Прежде чем явиться по последней повестке на призывной пункт, Ян водворил свое семейство в крытый дерном шалаш на одном из островков Коровьего озера. Затем он посетил баронский дворец. Там теперь располагался штаб полка, регулировавший планомерное отступление великогерманских войск.
Часовые остановили Буллерта.
— Кто такой?
Буллерт щелкнул каблуками, насколько это было возможно при его короткой ноге.
— Связной барона фон Ведельштедта.
— А где сам барон?
— В фольксштурме. Прошу для него бинокль.
Буллерт получил бинокль. Ночной. Таким образом он сам себя произвел в связные. Он хромал от окопа к окопу, рассказывал разную ерунду и повергал в смятение рыхлые ряды фольксштурмистов.
Так, одну роту во главе с ее командиром, владельцем продуктового магазина в Майберге, он заставил маршировать в тыл к сараю, стоявшему в чистом поле. Ян объявил, что там находятся неприкосновенные государственные запасы, и прежде всего кофе в зернах, которые надо охранять. Продуктовый капитан с великой радостью бросился выполнять этот приказ. Рота двинулась в тыл — спасать кофе.

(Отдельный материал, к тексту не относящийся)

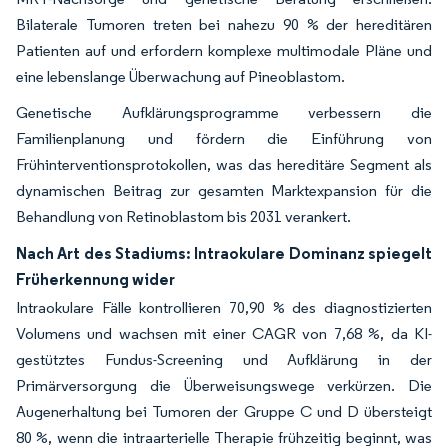
Bilaterale Tumoren treten bei nahezu 90 % der hereditären
Patienten auf und erfordern komplexe multimodale Pläne und
eine lebenslange Überwachung auf Pineoblastom.
Genetische Aufklärungsprogramme verbessern die
Familienplanung und fördern die Einführung von
Frühinterventionsprotokollen, was das hereditäre Segment als
dynamischen Beitrag zur gesamten Marktexpansion für die
Behandlung von Retinoblastom bis 2031 verankert.
Nach Art des Stadiums: Intraokulare Dominanz spiegelt
Früherkennung wider
Intraokulare Fälle kontrollieren 70,90 % des diagnostizierten
Volumens und wachsen mit einer CAGR von 7,68 %, da KI-
gestütztes Fundus-Screening und Aufklärung in der
Primärversorgung die Überweisungswege verkürzen. Die
Augenerhaltung bei Tumoren der Gruppe C und D übersteigt
80 %, wenn die intraarterielle Therapie frühzeitig beginnt, was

Вскоре Буллерт вынырнул на другом отрезке позиции фольксштурма; на сей раз он был связным только что прибывшего на передовую полкового командира фон Хиншторфа. Капитан подразделения, истинно немецкий лесничий, несколько оглох от пальбы по зайцам.
— Как вы говорите?
Ян Буллерт, стоя навытяжку:
— Приказ нового полкового командира фон Хиншторфа: «Немедленно закопать оружие! Переодеться в штатское платье! Пропустить пехоту и танки противника! Оружие выкопать! Вервольфы!»
Лесничий ракушкой приложил руки к обоим ушам.
— Прошу повторить приказ.
Ян Буллерт повторил.
Командир роты:
— Связиста ко мне! Дайте соединение со штабом полка!
Связист, почтмейстер из Майберга, стоял бледный от служебного рвения.
— Связь нарушена, но ремонтная команда уже в пути!
Ян Буллерт потрогал кусачки для перерезания проволоки у себя в кармане и удалился.